§ Teks Sumber:

Daud Tony VS Gilbert Lumoindong
Anda tahu kenapa Ev. Daud Tony keok dalam pertarungannya melawan Pdt. Gilbert Lumoindong? Menurut saya, walaupun sakti mandraguna namun dia tidak menerapkan strategi sama sekali ketika bertarung. Bahkan sejak pertarungan hari pertama dia tidak menggunakan strategi sama sekali. Bila dia minta nasehat hai hai, saya jamin dia akan memenangkan pertarungan itu dengan gilang gemilang sejak hari pertama.

§ Perintah 1:
Menurut penulis teks di atas, apa yang sama sekali tidak diterapkan Ev. Daud Tony ketika bertarung?

§ Data Hasil Ekstraksi:

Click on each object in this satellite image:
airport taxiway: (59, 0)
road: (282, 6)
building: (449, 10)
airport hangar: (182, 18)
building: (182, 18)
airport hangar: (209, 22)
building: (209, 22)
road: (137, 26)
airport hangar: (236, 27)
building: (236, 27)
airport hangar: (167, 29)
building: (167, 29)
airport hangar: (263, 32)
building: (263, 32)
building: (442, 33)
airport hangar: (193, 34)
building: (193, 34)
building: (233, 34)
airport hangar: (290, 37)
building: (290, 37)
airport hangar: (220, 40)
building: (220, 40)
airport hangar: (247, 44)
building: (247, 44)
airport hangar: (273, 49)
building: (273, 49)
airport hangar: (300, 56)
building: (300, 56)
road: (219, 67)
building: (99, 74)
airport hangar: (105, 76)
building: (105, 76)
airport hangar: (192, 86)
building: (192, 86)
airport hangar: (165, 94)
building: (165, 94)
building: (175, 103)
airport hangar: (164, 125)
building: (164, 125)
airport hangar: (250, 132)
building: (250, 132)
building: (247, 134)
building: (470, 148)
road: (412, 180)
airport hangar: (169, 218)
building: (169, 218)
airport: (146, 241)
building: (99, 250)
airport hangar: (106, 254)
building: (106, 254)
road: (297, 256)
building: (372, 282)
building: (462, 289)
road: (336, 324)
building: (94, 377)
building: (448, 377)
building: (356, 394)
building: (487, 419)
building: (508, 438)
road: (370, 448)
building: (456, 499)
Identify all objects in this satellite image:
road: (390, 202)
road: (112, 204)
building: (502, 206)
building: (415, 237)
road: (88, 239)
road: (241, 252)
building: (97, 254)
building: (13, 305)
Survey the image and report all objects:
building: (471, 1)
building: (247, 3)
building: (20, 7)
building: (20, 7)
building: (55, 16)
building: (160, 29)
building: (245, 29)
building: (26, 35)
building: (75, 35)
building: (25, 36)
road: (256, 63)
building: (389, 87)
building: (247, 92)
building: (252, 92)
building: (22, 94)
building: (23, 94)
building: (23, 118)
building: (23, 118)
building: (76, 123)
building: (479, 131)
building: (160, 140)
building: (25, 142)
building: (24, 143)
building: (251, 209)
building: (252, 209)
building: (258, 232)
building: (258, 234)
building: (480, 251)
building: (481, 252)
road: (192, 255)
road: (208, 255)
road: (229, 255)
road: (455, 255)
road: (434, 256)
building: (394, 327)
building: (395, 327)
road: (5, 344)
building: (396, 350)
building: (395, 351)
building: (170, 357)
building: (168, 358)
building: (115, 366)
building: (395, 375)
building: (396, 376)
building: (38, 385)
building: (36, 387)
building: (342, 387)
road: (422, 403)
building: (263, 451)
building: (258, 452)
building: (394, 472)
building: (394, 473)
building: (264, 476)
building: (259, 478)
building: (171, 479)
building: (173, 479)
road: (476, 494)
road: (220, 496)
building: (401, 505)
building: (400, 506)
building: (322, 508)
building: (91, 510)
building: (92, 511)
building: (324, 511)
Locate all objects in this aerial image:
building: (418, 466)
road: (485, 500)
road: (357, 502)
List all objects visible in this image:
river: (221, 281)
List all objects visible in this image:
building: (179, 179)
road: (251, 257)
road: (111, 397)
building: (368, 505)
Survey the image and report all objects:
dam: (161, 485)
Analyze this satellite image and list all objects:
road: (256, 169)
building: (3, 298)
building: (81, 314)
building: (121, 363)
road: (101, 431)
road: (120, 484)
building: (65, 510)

§ Perintah 2:
Salin persis bagian baris data yang dimulai dari awal baris data dan berakhir pada baris yang memuat "airport hangar: (192, 86)", termasuk baris terakhir itu.

§ Penyelesaian 1:
Strategi.

§ Penyelesaian 2:
Click on each object in this satellite image:
airport taxiway: (59, 0)
road: (282, 6)
building: (449, 10)
airport hangar: (182, 18)
building: (182, 18)
airport hangar: (209, 22)
building: (209, 22)
road: (137, 26)
airport hangar: (236, 27)
building: (236, 27)
airport hangar: (167, 29)
building: (167, 29)
airport hangar: (263, 32)
building: (263, 32)
building: (442, 33)
airport hangar: (193, 34)
building: (193, 34)
building: (233, 34)
airport hangar: (290, 37)
building: (290, 37)
airport hangar: (220, 40)
building: (220, 40)
airport hangar: (247, 44)
building: (247, 44)
airport hangar: (273, 49)
building: (273, 49)
airport hangar: (300, 56)
building: (300, 56)
road: (219, 67)
building: (99, 74)
airport hangar: (105, 76)
building: (105, 76)
airport hangar: (192, 86)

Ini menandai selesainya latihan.